Reproduce the entire listing below verbatim.

________________

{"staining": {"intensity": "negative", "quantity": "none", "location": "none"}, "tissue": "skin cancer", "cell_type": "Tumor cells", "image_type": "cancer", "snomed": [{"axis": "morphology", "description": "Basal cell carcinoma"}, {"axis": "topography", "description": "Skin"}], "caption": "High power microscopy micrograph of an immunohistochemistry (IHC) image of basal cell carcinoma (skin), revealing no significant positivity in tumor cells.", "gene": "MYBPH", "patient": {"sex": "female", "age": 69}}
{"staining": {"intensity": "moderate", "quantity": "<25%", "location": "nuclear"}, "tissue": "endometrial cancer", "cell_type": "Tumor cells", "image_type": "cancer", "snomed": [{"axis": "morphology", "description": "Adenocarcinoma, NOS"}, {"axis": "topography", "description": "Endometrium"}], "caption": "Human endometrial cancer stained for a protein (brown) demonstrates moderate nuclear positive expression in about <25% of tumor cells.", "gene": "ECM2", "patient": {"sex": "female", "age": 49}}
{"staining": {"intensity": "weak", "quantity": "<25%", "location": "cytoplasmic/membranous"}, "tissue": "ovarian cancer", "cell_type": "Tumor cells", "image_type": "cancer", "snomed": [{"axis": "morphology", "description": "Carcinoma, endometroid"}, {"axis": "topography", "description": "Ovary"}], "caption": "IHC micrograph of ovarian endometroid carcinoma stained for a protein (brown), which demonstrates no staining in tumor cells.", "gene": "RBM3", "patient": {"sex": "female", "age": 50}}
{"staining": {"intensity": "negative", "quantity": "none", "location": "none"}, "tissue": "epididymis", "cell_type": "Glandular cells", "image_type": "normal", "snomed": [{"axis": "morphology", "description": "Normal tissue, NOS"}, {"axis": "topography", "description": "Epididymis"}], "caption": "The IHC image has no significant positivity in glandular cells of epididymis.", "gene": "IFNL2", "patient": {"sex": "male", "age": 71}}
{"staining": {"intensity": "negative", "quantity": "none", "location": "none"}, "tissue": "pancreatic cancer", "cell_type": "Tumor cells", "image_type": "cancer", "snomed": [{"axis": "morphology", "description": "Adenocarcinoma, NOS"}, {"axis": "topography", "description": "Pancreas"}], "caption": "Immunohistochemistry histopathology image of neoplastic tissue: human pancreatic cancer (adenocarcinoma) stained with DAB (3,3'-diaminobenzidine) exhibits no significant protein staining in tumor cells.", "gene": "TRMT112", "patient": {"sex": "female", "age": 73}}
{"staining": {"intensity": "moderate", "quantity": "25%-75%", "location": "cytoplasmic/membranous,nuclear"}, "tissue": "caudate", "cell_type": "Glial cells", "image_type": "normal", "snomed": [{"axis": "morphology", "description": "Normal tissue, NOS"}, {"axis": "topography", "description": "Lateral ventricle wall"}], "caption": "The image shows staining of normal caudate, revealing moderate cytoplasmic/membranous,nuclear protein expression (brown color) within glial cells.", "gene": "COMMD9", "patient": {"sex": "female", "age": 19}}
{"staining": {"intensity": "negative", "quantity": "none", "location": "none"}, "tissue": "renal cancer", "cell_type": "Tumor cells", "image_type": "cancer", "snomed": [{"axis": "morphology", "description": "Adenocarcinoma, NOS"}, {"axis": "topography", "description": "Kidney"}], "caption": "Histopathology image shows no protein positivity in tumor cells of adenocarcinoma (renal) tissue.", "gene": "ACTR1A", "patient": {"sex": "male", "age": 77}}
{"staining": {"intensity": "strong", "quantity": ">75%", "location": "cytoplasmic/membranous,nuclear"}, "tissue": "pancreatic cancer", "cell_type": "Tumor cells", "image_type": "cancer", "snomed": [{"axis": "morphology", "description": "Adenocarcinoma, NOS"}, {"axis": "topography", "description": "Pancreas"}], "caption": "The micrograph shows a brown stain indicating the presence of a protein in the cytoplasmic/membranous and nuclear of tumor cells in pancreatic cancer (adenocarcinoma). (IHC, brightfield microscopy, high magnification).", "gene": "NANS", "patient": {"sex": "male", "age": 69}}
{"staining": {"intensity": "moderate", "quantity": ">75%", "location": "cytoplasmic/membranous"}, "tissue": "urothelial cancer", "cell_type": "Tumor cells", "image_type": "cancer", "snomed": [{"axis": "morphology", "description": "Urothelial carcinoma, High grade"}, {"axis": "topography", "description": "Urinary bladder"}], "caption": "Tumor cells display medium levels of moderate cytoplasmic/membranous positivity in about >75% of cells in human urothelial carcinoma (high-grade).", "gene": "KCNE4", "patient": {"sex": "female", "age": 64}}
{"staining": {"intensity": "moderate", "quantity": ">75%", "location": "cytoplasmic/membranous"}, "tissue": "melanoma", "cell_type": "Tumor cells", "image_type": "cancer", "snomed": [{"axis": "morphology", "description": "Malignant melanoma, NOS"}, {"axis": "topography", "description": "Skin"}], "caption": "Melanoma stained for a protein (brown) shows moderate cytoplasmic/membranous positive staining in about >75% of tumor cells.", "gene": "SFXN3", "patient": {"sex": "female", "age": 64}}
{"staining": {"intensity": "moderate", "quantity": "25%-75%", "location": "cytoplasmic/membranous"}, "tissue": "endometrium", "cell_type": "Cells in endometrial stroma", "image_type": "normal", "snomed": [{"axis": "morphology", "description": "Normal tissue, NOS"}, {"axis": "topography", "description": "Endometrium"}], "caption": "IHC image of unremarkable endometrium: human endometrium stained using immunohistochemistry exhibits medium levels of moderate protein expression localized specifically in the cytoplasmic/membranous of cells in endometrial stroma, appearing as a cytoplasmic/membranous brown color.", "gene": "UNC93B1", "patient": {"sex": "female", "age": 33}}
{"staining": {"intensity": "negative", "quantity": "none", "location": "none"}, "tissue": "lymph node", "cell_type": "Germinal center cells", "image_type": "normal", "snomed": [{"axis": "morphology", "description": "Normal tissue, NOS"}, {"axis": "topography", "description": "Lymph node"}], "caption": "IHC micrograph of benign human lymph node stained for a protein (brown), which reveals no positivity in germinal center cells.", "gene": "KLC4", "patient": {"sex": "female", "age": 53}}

________________

## Result of this exercise
{"staining": {"intensity": "negative", "quantity": "none", "location": "none"}, "tissue": "skin cancer", "cell_type": "Tumor cells", "image_type": "cancer", "snomed": [{"axis": "morphology", "description": "Basal cell carcinoma"}, {"axis": "topography", "description": "Skin"}], "caption": "High power microscopy micrograph of an immunohistochemistry (IHC) image of basal cell carcinoma (skin), revealing no significant positivity in tumor cells.", "gene": "MYBPH", "patient": {"sex": "female", "age": 69}}
{"staining": {"intensity": "moderate", "quantity": "<25%", "location": "nuclear"}, "tissue": "endometrial cancer", "cell_type": "Tumor cells", "image_type": "cancer", "snomed": [{"axis": "morphology", "description": "Adenocarcinoma, NOS"}, {"axis": "topography", "description": "Endometrium"}], "caption": "Human endometrial cancer stained for a protein (brown) demonstrates moderate nuclear positive expression in about <25% of tumor cells.", "gene": "ECM2", "patient": {"sex": "female", "age": 49}}
{"staining": {"intensity": "weak", "quantity": "<25%", "location": "cytoplasmic/membranous"}, "tissue": "ovarian cancer", "cell_type": "Tumor cells", "image_type": "cancer", "snomed": [{"axis": "morphology", "description": "Carcinoma, endometroid"}, {"axis": "topography", "description": "Ovary"}], "caption": "IHC micrograph of ovarian endometroid carcinoma stained for a protein (brown), which demonstrates no staining in tumor cells.", "gene": "RBM3", "patient": {"sex": "female", "age": 50}}
{"staining": {"intensity": "negative", "quantity": "none", "location": "none"}, "tissue": "epididymis", "cell_type": "Glandular cells", "image_type": "normal", "snomed": [{"axis": "morphology", "description": "Normal tissue, NOS"}, {"axis": "topography", "description": "Epididymis"}], "caption": "The IHC image has no significant positivity in glandular cells of epididymis.", "gene": "IFNL2", "patient": {"sex": "male", "age": 71}}
{"staining": {"intensity": "negative", "quantity": "none", "location": "none"}, "tissue": "pancreatic cancer", "cell_type": "Tumor cells", "image_type": "cancer", "snomed": [{"axis": "morphology", "description": "Adenocarcinoma, NOS"}, {"axis": "topography", "description": "Pancreas"}], "caption": "Immunohistochemistry histopathology image of neoplastic tissue: human pancreatic cancer (adenocarcinoma) stained with DAB (3,3'-diaminobenzidine) exhibits no significant protein staining in tumor cells.", "gene": "TRMT112", "patient": {"sex": "female", "age": 73}}
{"staining": {"intensity": "moderate", "quantity": "25%-75%", "location": "cytoplasmic/membranous,nuclear"}, "tissue": "caudate", "cell_type": "Glial cells", "image_type": "normal", "snomed": [{"axis": "morphology", "description": "Normal tissue, NOS"}, {"axis": "topography", "description": "Lateral ventricle wall"}], "caption": "The image shows staining of normal caudate, revealing moderate cytoplasmic/membranous,nuclear protein expression (brown color) within glial cells.", "gene": "COMMD9", "patient": {"sex": "female", "age": 19}}
{"staining": {"intensity": "negative", "quantity": "none", "location": "none"}, "tissue": "renal cancer", "cell_type": "Tumor cells", "image_type": "cancer", "snomed": [{"axis": "morphology", "description": "Adenocarcinoma, NOS"}, {"axis": "topography", "description": "Kidney"}], "caption": "Histopathology image shows no protein positivity in tumor cells of adenocarcinoma (renal) tissue.", "gene": "ACTR1A", "patient": {"sex": "male", "age": 77}}
{"staining": {"intensity": "strong", "quantity": ">75%", "location": "cytoplasmic/membranous,nuclear"}, "tissue": "pancreatic cancer", "cell_type": "Tumor cells", "image_type": "cancer", "snomed": [{"axis": "morphology", "description": "Adenocarcinoma, NOS"}, {"axis": "topography", "description": "Pancreas"}], "caption": "The micrograph shows a brown stain indicating the presence of a protein in the cytoplasmic/membranous and nuclear of tumor cells in pancreatic cancer (adenocarcinoma). (IHC, brightfield microscopy, high magnification).", "gene": "NANS", "patient": {"sex": "male", "age": 69}}
{"staining": {"intensity": "moderate", "quantity": ">75%", "location": "cytoplasmic/membranous"}, "tissue": "urothelial cancer", "cell_type": "Tumor cells", "image_type": "cancer", "snomed": [{"axis": "morphology", "description": "Urothelial carcinoma, High grade"}, {"axis": "topography", "description": "Urinary bladder"}], "caption": "Tumor cells display medium levels of moderate cytoplasmic/membranous positivity in about >75% of cells in human urothelial carcinoma (high-grade).", "gene": "KCNE4", "patient": {"sex": "female", "age": 64}}
{"staining": {"intensity": "moderate", "quantity": ">75%", "location": "cytoplasmic/membranous"}, "tissue": "melanoma", "cell_type": "Tumor cells", "image_type": "cancer", "snomed": [{"axis": "morphology", "description": "Malignant melanoma, NOS"}, {"axis": "topography", "description": "Skin"}], "caption": "Melanoma stained for a protein (brown) shows moderate cytoplasmic/membranous positive staining in about >75% of tumor cells.", "gene": "SFXN3", "patient": {"sex": "female", "age": 64}}
{"staining": {"intensity": "moderate", "quantity": "25%-75%", "location": "cytoplasmic/membranous"}, "tissue": "endometrium", "cell_type": "Cells in endometrial stroma", "image_type": "normal", "snomed": [{"axis": "morphology", "description": "Normal tissue, NOS"}, {"axis": "topography", "description": "Endometrium"}], "caption": "IHC image of unremarkable endometrium: human endometrium stained using immunohistochemistry exhibits medium levels of moderate protein expression localized specifically in the cytoplasmic/membranous of cells in endometrial stroma, appearing as a cytoplasmic/membranous brown color.", "gene": "UNC93B1", "patient": {"sex": "female", "age": 33}}
{"staining": {"intensity": "negative", "quantity": "none", "location": "none"}, "tissue": "lymph node", "cell_type": "Germinal center cells", "image_type": "normal", "snomed": [{"axis": "morphology", "description": "Normal tissue, NOS"}, {"axis": "topography", "description": "Lymph node"}], "caption": "IHC micrograph of benign human lymph node stained for a protein (brown), which reveals no positivity in germinal center cells.", "gene": "KLC4", "patient": {"sex": "female", "age": 53}}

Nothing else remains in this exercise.